Movement in a circle is continuous which is expressed when he writes “Thy firmness makes my circle just, And makes me end, where I begun” (35-36). If two people truly belong together, the union of their souls is still together, just as the circle always remains connected. The natural phenomena used such as “Tear floods” and “sigh-tempests” (6), suggest air and water. These examples present the use of a hyperbole that Donne uses to tell his lover not to show any emotion when he leaves.
A tearing flood would be one where there are uncontrollable, gushing tears falling from her eyes, and the sighing tempests would present a lot of drawn out complaining. The speaker denotes that like natural phenomena occurring, it is natural for two bodies to be apart and should not occur with a lot of commotion.
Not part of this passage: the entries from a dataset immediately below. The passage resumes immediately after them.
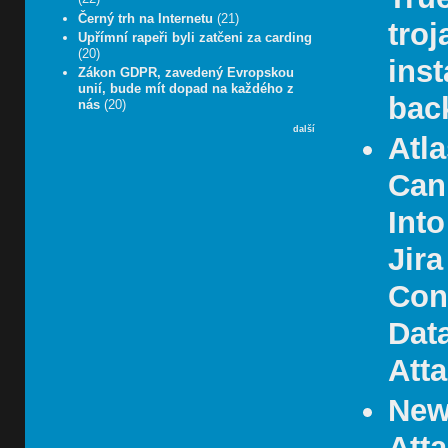
Černý trh na Internetu
(21)
troj
Upřímní rapeři byli zatčeni za carding
(20)
inst
Zákon GDPR, zavedený Evropskou
unií, bude mít dopad na každého z
bac
nás
(20)
další
Atl
Can
Int
Jira
Con
Data
Att
New
Att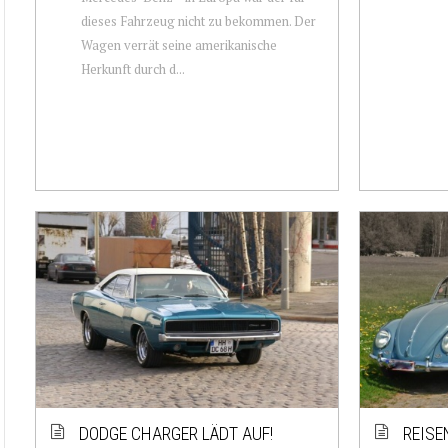
dieses Fahrzeug nicht zu bekommen. Der
Wagen verrät seine amerikanische
Herkunft durch d...
DODGE CHARGER LÄDT AUF!
REISE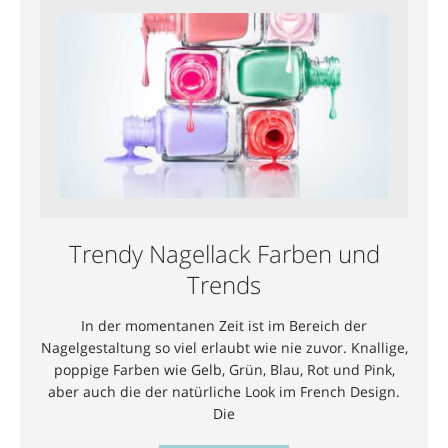
Trendy Nagellack Farben und
Trends
In der momentanen Zeit ist im Bereich der
Nagelgestaltung so viel erlaubt wie nie zuvor. Knallige,
poppige Farben wie Gelb, Grün, Blau, Rot und Pink,
aber auch die der natürliche Look im French Design.
Die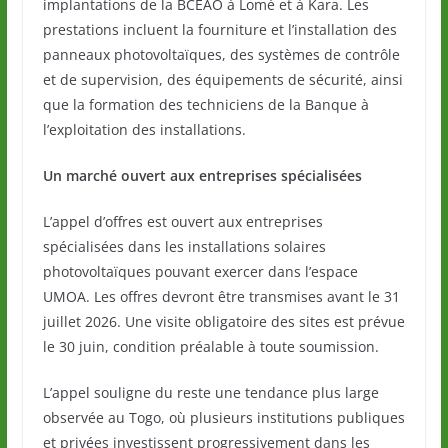
implantations de la BCEAO à Lomé et à Kara. Les
prestations incluent la fourniture et l’installation des
panneaux photovoltaïques, des systèmes de contrôle
et de supervision, des équipements de sécurité, ainsi
que la formation des techniciens de la Banque à
l’exploitation des installations.
Un marché ouvert aux entreprises spécialisées
L’appel d’offres est ouvert aux entreprises
spécialisées dans les installations solaires
photovoltaïques pouvant exercer dans l’espace
UMOA. Les offres devront être transmises avant le 31
juillet 2026. Une visite obligatoire des sites est prévue
le 30 juin, condition préalable à toute soumission.
L’appel souligne du reste une tendance plus large
observée au Togo, où plusieurs institutions publiques
et privées investissent progressivement dans les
Marvell uses geological and astronomical images like the water, desert, ashes, and solar powers. An example of this would be when he states: “I would love you ten years before the floodconversion of the Jews” (8-10).
The referral to the flood of the Ganges River as well as the converting of the Jewish people to the Christian religion mean that it could be centuries of waiting if they waited because of religious reasons. The phrase “Deserts of vast eternity” (24) give emphasis to his mistress drying up much like a desert if she is hesitant much longer. He uses “into ashes all my lust” (30), to show that much like her desert, his lust will dry up and turn to ashes. Geological and astronomical images are to make the assumption that nature is spontaneous, and humans should be as well. In “To His Coy Mistress” Marvell uses physical image, to aid the speaker’s argument to convince his mistress to yield to him. He is writing this poem to seduce his “coy mistress” to have sex with him.
When he tells her “Now let us sport us while me may” (37), the speaker is telling his mistress that they should do as they please. When he writes “and now, like amorous birds of prey, rather at once our time devour than languish in his slow-chapped power” (38-40), he means we should act now before it is too late. This brings to light the element of carpe diem, or “seize the day” that seems to be Marvell’s whole message in this poem. It is an argument to convince her to give up her virginity while she is still young and beautiful. Marvell writes specifically to the object of his desire.
This one-on-one context suggests to the reader that he is writing directly to her in hopes of convincing her to his whim. To enforce his argument Marvell uses a pleading tone. The tone in Donne’s poem seems to be rather depressing, such as one would use when separating. The poem also is not addressing its subject, the woman, directly. The concept of indirectness points to the author’s lack of emotion.
He is remaining emotionless and indifferent to avoid any confrontation from her. He wants their separation to be as quick and as painless as possible. Since these two poems deal with completely different aspects of love, they must have been written differently. Their different forms can be analyzed to get the individual interpretation of meaning to be gathered from each.
They both come across differently to the reader. One poem is about sexual love and the other poem is about the end of love. This just shows that not all love poems are about falling in love. When a person hears the phrase: “love poem,” he naturally thinks that it will be about a love smitten male or female.
These two poems just prove that there are many aspects of love that are not necessarily about falling in love. Love poems can also be about separating from our loved one or even about giving in to lust and temptation. From this the reader learns that there are more definitions to a love poem than originally thought.